Figure 4. Observing a glass magic lantern slide at the Filmoteca de Catalunya © Jordi Roma, Filmoteca de Catalunya
Figure 5. Programme in the documentary collection of the Filmoteca de Catalunya © Jordi Roma, Filmoteca de Catalunya
Figure 6. Early 20th-century film posters in the Filmoteca de Catalunya © Jordi Roma, Filmoteca de Catalunya
As a member of the Government of Catalonia Specialised Libraries (BEG) network, the Filmoteca's film catalogue –created through the merger of three libraries specialised in cinema (Rueda, 2010)―, can be accessed remotely, and as of July 2014 it is part of the University Union Catalogue of Catalonia (CCUC). The institution's digital repository, developed by the Catalan University Services Consortium, provides access to 17,000 items, including a selection of graphic holdings, and has been incorporated in the portals Digital Memory of Catalonia (MDC), Hispana and Europeana, and the cooperative site ARCA (Old Catalan Serials Archive), by contributing Catalan cinema magazines in the public domain. Furthermore, the Transcriu-me! programme, developed by the Library of Catalonia, recently incorporated a collection of a thousand film posters from the Filmoteca that were able to be transcribed thanks to crowdsourcing, that is, public participation via the Internet.
The Documentation Unit focuses its efforts on the dissemination of and research on film culture by means of a permanent exhibition of part of the pre-cinema collection, a reading room providing direct access to the book and journal/magazine collection, along with booths for researchers, audiovisual viewing areas and access to cinema databases (FIAF, AFI, FII). In regard to the conservation repositories, two small cold rooms maintain graphic documentation, heritage archives, negatives and special collections in optimum conditions.
4 Reality and challenges in the conservation and dissemination of film culture
Since they were created, the various services of the Filmoteca de Catalunya have made every effort to guarantee the preservation and dissemination of film and documentary holdings concerning Catalan culture and audiovisual film. The move to the new centres, in 2012, meant facilities better equipped for these purposes, while the staff have authority to offer services that are more focused on professionals, researchers and the general public, in a society that has spent the last twenty years supporting an area of the economy, audiovisual production, that is considered strategic to Catalan culture and industry.
Three challenges emerge to contribute to the responsibility bestowed on the Filmoteca de Catalunya by current legislation.
First of all, the need to act as an observatory and benchmark of film heritage conservation, in the film and audiovisual industry's transition from analogue to digital. As highlighted during the 69th FIAF Congress, which, as it turns out, was held in Barcelona, the days of motion picture film as a standard of distribution are numbered. For major US studios it will be replaced by the DCP (Digital Cinema Package) in 2015. The film industry, including the Catalan industry, has adopted the new medium, but there is agreement, in this new chapter, in highlighting the dangers —or rather, the unknown factors— involved in using digital media in terms of preservation (Riambau, 2013; 2014).
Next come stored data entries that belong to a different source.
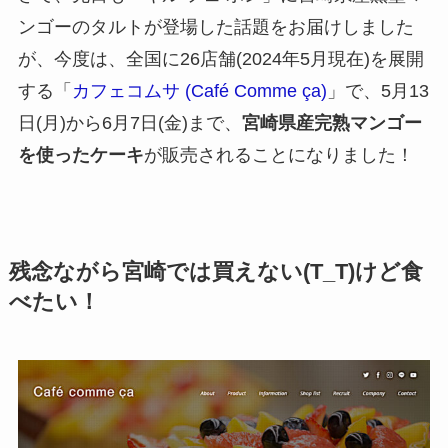
ンゴーのタルトが登場した話題をお届けしました
が、今度は、全国に26店舗(2024年5月現在)を展開
する「
カフェコムサ (Café Comme ça)
」で、5月13
日(月)から6月7日(金)まで、
宮崎県産完熟マンゴー
を使ったケーキ
が販売されることになりました！
残念ながら宮崎では買えない(T_T)けど食
べたい！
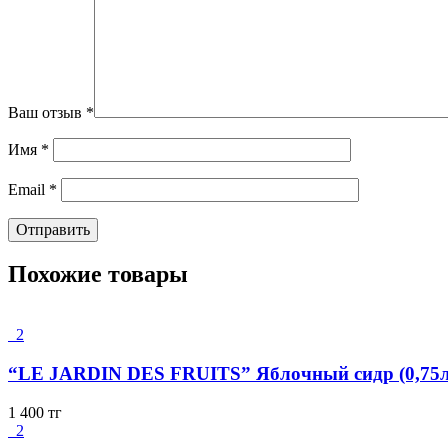
Ваш отзыв
*
Имя
*
Email
*
Похожие товары
2
“LE JARDIN DES FRUITS” Яблочный сидр (0,75л
1 400
тг
2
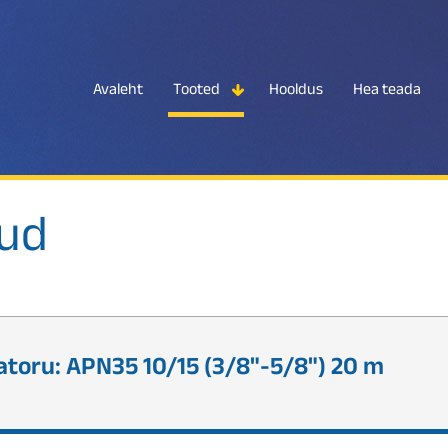
Avaleht
Tooted
Hooldus
Hea teada
kud
toru: APN35 10/15 (3/8"-5/8") 20 m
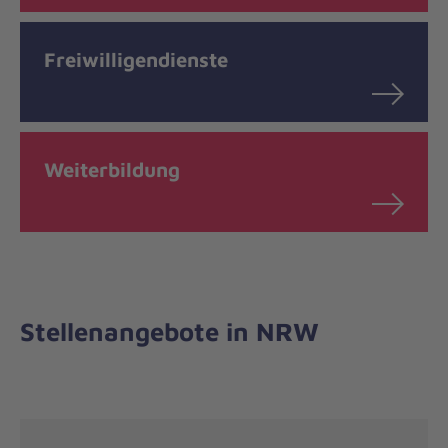
Freiwilligendienste
Weiterbildung
Stellenangebote in NRW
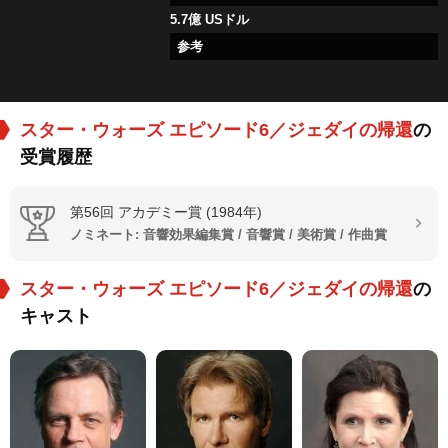
5.7億 USドル
参考
スター・ウォーズ エピソード6／ジェダイの帰還
の
受賞履歴
第56回 アカデミー賞 (1984年)
ノミネート: 音響効果編集賞 / 音響賞 / 美術賞 / 作曲賞
スター・ウォーズ エピソード6／ジェダイの帰還
の
キャスト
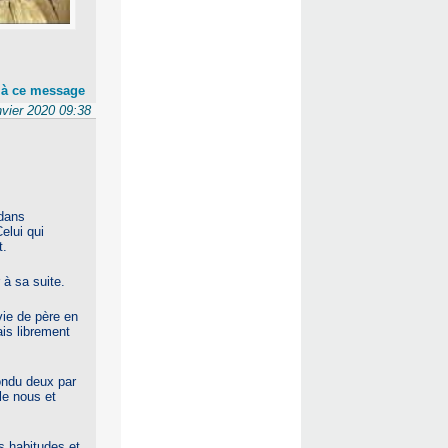
 à ce message
nvier 2020 09:38
 dans
elui qui
t.
 à sa suite.
vie de père en
is librement
pondu deux par
le nous et
es habitudes et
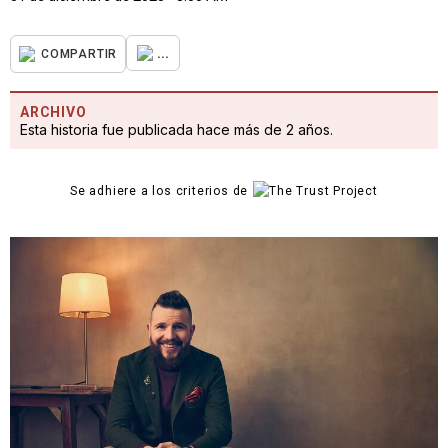
...
COMPARTIR
ARCHIVO
Esta historia fue publicada hace más de 2 años.
Se adhiere a los criterios de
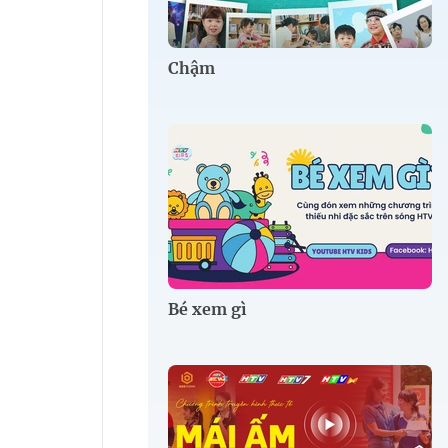
Chậm
Bé xem gì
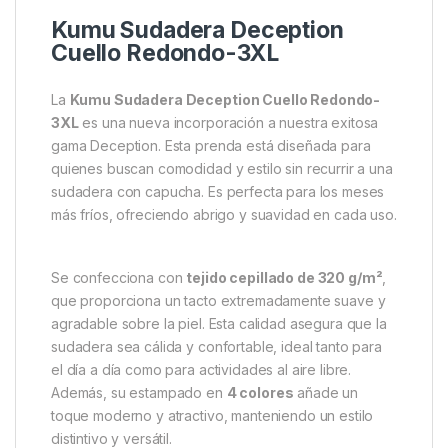
Descripción
Specification
Marc
Kumu Sudadera Deception
Cuello Redondo-3XL
La
Kumu Sudadera Deception Cuello Redondo-
3XL
es una nueva incorporación a nuestra exitosa
gama Deception. Esta prenda está diseñada para
quienes buscan comodidad y estilo sin recurrir a una
sudadera con capucha. Es perfecta para los meses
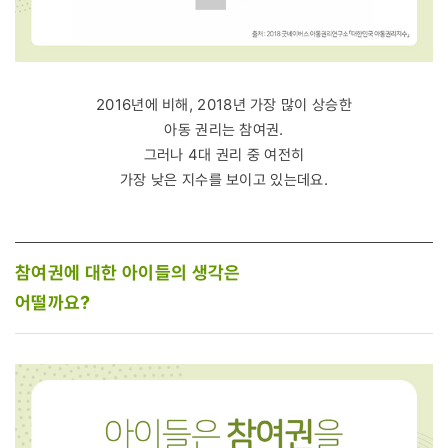
2016년에 비해, 2018년 가장 많이 상승한
아동 권리는 참여권.
그러나 4대 권리 중 여전히
가장 낮은 지수를 보이고 있는데요.
참여권에 대한 아이들의 생각은
어떨까요?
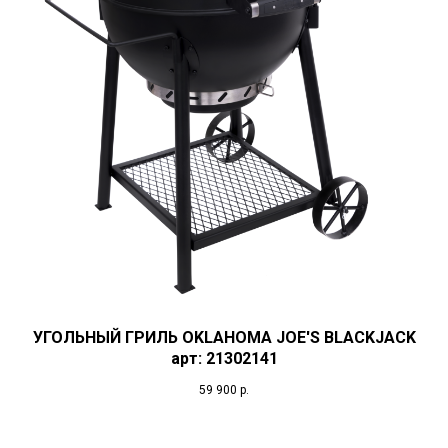
УГОЛЬНЫЙ ГРИЛЬ OKLAHOMA JOE'S BLACKJACK
арт: 21302141
59 900
р.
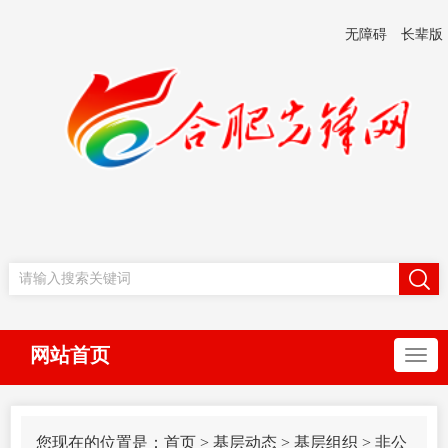
无障碍
长辈版
网站首页
您现在的位置是：
首页
>
基层动态
>
基层组织
>
非公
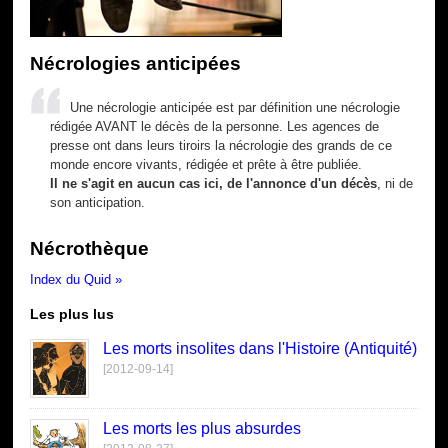
Nécrologies anticipées
Une nécrologie anticipée est par définition une nécrologie
rédigée AVANT le décès de la personne. Les agences de
presse ont dans leurs tiroirs la nécrologie des grands de ce
monde encore vivants, rédigée et prête à être publiée.
Il ne s'agit en aucun cas ici, de l'annonce d'un décès
, ni de
son anticipation.
Nécrothèque
Index du Quid »
Les plus lus
Les morts insolites dans l'Histoire (Antiquité)
[2012-09-14]
Les morts les plus absurdes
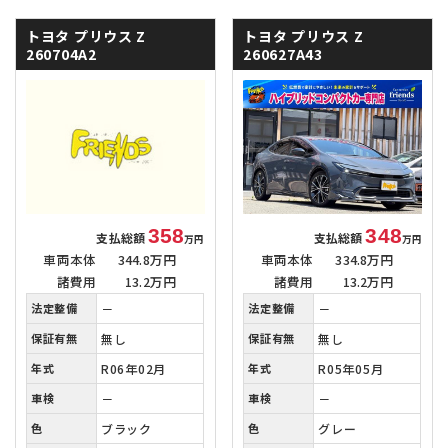
トヨタ プリウス
Z
トヨタ プリウス
Z
260704A2
260627A43
358
348
支払総額
支払総額
万円
万円
車両本体
344.8万円
車両本体
334.8万円
諸費用
13.2万円
諸費用
13.2万円
法定整備
－
法定整備
－
保証有無
無し
保証有無
無し
年式
R06年02月
年式
R05年05月
車検
－
車検
－
色
ブラック
色
グレー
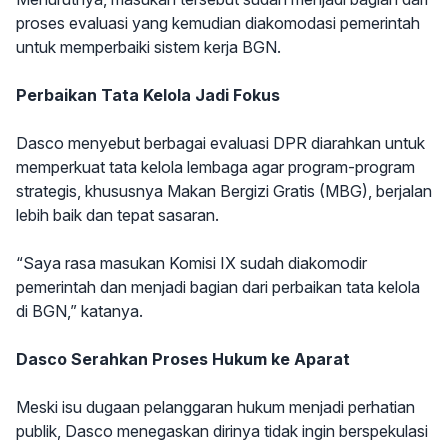
proses evaluasi yang kemudian diakomodasi pemerintah
untuk memperbaiki sistem kerja BGN.
Perbaikan Tata Kelola Jadi Fokus
Dasco menyebut berbagai evaluasi DPR diarahkan untuk
memperkuat tata kelola lembaga agar program-program
strategis, khususnya Makan Bergizi Gratis (MBG), berjalan
lebih baik dan tepat sasaran.
“Saya rasa masukan Komisi IX sudah diakomodir
pemerintah dan menjadi bagian dari perbaikan tata kelola
di BGN,” katanya.
Dasco Serahkan Proses Hukum ke Aparat
Meski isu dugaan pelanggaran hukum menjadi perhatian
publik, Dasco menegaskan dirinya tidak ingin berspekulasi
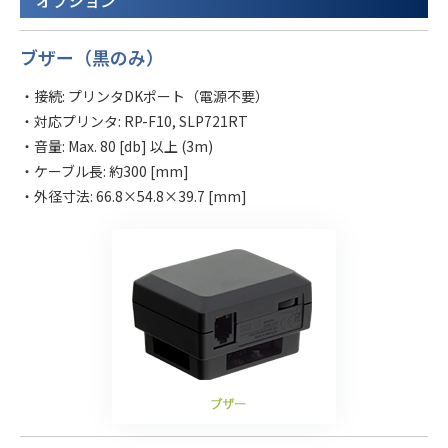
ブザー（黒のみ）
・接続: プリンタDKポート（電源不要）
・対応プリンタ: RP-F10, SLP721RT
・音量: Max. 80 [db] 以上 (3m)
・ケーブル長: 約300 [mm]
・外径寸法: 66.8×54.8×39.7 [mm]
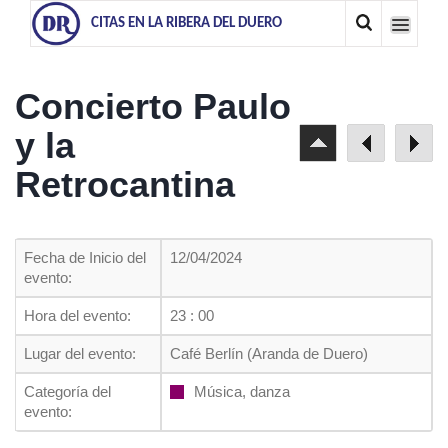
CITAS EN LA RIBERA DEL DUERO
Concierto Paulo
y la
Retrocantina
Fecha de Inicio del
12/04/2024
evento:
Hora del evento:
23 : 00
Lugar del evento:
Café Berlín (Aranda de Duero)
Categoría del
Música, danza
evento:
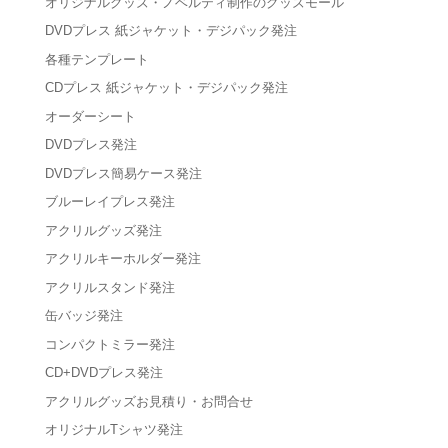
オリジナルグッズ・ノベルティ制作のグッズモール
DVDプレス 紙ジャケット・デジパック発注
各種テンプレート
CDプレス 紙ジャケット・デジパック発注
オーダーシート
DVDプレス発注
DVDプレス簡易ケース発注
ブルーレイプレス発注
アクリルグッズ発注
アクリルキーホルダー発注
アクリルスタンド発注
缶バッジ発注
コンパクトミラー発注
CD+DVDプレス発注
アクリルグッズお見積り・お問合せ
オリジナルTシャツ発注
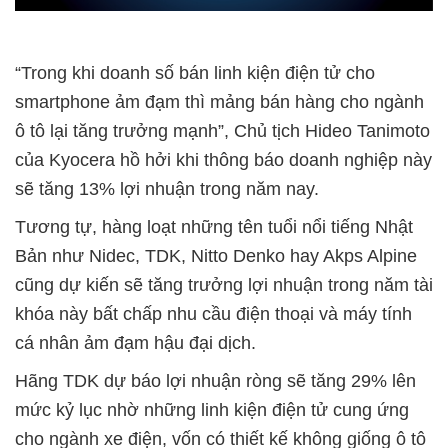
“Trong khi doanh số bán linh kiện điện tử cho
smartphone ảm đạm thì mảng bán hàng cho ngành
ô tô lại tăng trưởng mạnh”, Chủ tịch Hideo Tanimoto
của Kyocera hồ hởi khi thông báo doanh nghiệp này
sẽ tăng 13% lợi nhuận trong năm nay.
Tương tự, hàng loạt những tên tuổi nổi tiếng Nhật
Bản như Nidec, TDK, Nitto Denko hay Akps Alpine
cũng dự kiến sẽ tăng trưởng lợi nhuận trong năm tài
khóa này bất chấp nhu cầu điện thoại và máy tính
cá nhân ảm đạm hậu đại dịch.
Hãng TDK dự báo lợi nhuận ròng sẽ tăng 29% lên
mức kỷ lục nhờ những linh kiện điện tử cung ứng
cho ngành xe điện, vốn có thiết kế không giống ô tô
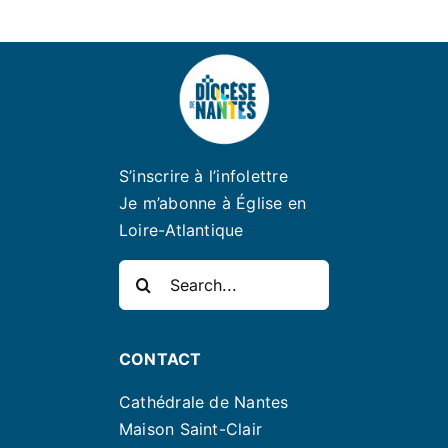
S’inscrire à l’infolettre
Je m’abonne à Église en
Loire-Atlantique
Rechercher:
CONTACT
Cathédrale de Nantes
Maison Saint-Clair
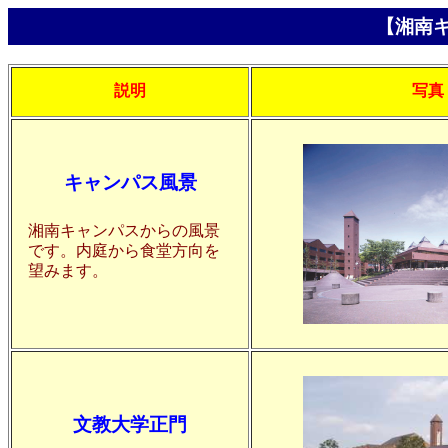
【湘南
説明
写真
キャンパス風景
湘南キャンパスからの風景
です。内庭から食堂方向を
望みます。
文教大学正門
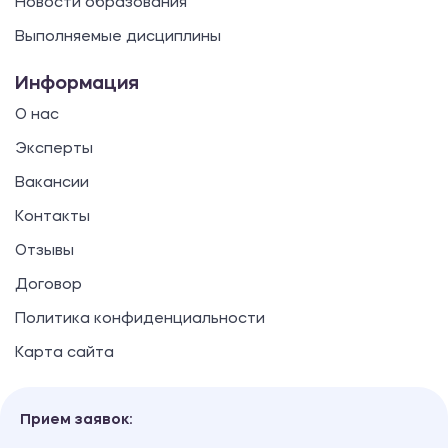
Новости образования
Выполняемые дисциплины
Информация
О нас
Эксперты
Вакансии
Контакты
Отзывы
Договор
Политика конфиденциальности
Карта сайта
Прием заявок:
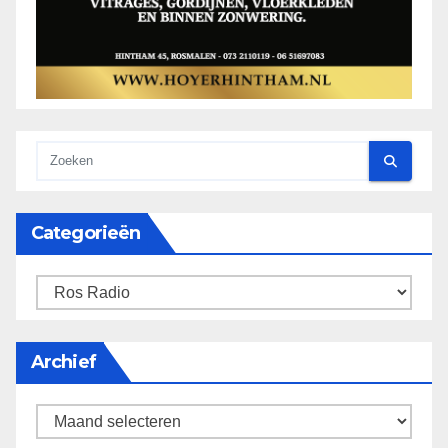
Categorieën
categorieën
Archief
Archief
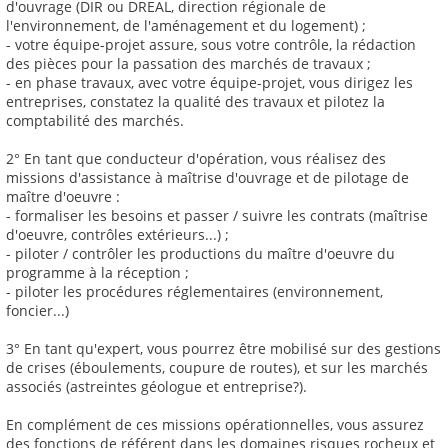
d'ouvrage (DIR ou DREAL, direction régionale de
l'environnement, de l'aménagement et du logement) ;
- votre équipe-projet assure, sous votre contrôle, la rédaction
des pièces pour la passation des marchés de travaux ;
- en phase travaux, avec votre équipe-projet, vous dirigez les
entreprises, constatez la qualité des travaux et pilotez la
comptabilité des marchés.
2° En tant que conducteur d'opération, vous réalisez des
missions d'assistance à maîtrise d'ouvrage et de pilotage de
maître d'oeuvre :
- formaliser les besoins et passer / suivre les contrats (maîtrise
d'oeuvre, contrôles extérieurs...) ;
- piloter / contrôler les productions du maître d'oeuvre du
programme à la réception ;
- piloter les procédures réglementaires (environnement,
foncier...)
3° En tant qu'expert, vous pourrez être mobilisé sur des gestions
de crises (éboulements, coupure de routes), et sur les marchés
associés (astreintes géologue et entreprise?).
En complément de ces missions opérationnelles, vous assurez
des fonctions de référent dans les domaines risques rocheux et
And while a number of American production companies are storing their digital media in analogue format while there is no guarantee regarding the conservation of their digital material, Catalan small and medium-sized enterprises would find it difficult to turn their digital production over to 35 mm. Thus, the Filmoteca de Catalunya is charged strategically with monitoring the development of digital media preservation, and with acting as a benchmark and expert authority in what could be considered good practices to assess the Catalan film and audiovisual industry and contribute to conserving its contemporary production.
Secondly, the undertaking to provide access to and publicise the film and documentary collections and holdings kept in the Filmoteca de Catalunya, to enable their use and exploitation, with due respect for any intellectual property rights that may apply. In this regard, the GLAM (Galleries, Libraries, Archives and Museums), memorial institutions, have responded to the various calls by the European Commission to add content to build up an open trusted source of European heritage; facilitate knowledge transfer, innovation and the promotion of the cultural heritage sector; distribute heritage to users wherever they are and whenever they want it; and attract users with new forms of participation in their own cultural heritage (European Commission, 2010; 2011). There are numerous examples of the active role film libraries are playing in the dissemination of their heritage the world over: the Dutch website, Dutch Film History, is one such example; the union catalogue of French film libraries and archives, Ciné-Ressources, is another. The British Film Institute's search and access service is another fine example.
Thirdly, the opportunity to contribute to the training and employment of people who bring talent, creativity and expertise to the Catalan film and audiovisual industry. During the economic downturn it lost some muscle, but it is still solid, whether in the creation, production and marketing of traditional audiovisual content, for cinema or television, or in the use of such content on new media: video games, advertising, mobile apps, Internet, specialised design, photography, technology, and so on. Many small and medium-sized enterprises, along with future professionals currently in training, can find in the Filmoteca de Catalunya an ally in accessing content of heritage interest, as mentioned previously, but also in specialised research in the art of cinema and its techniques, completing the broad training offer in the subject in Catalonia, with unique specialised information.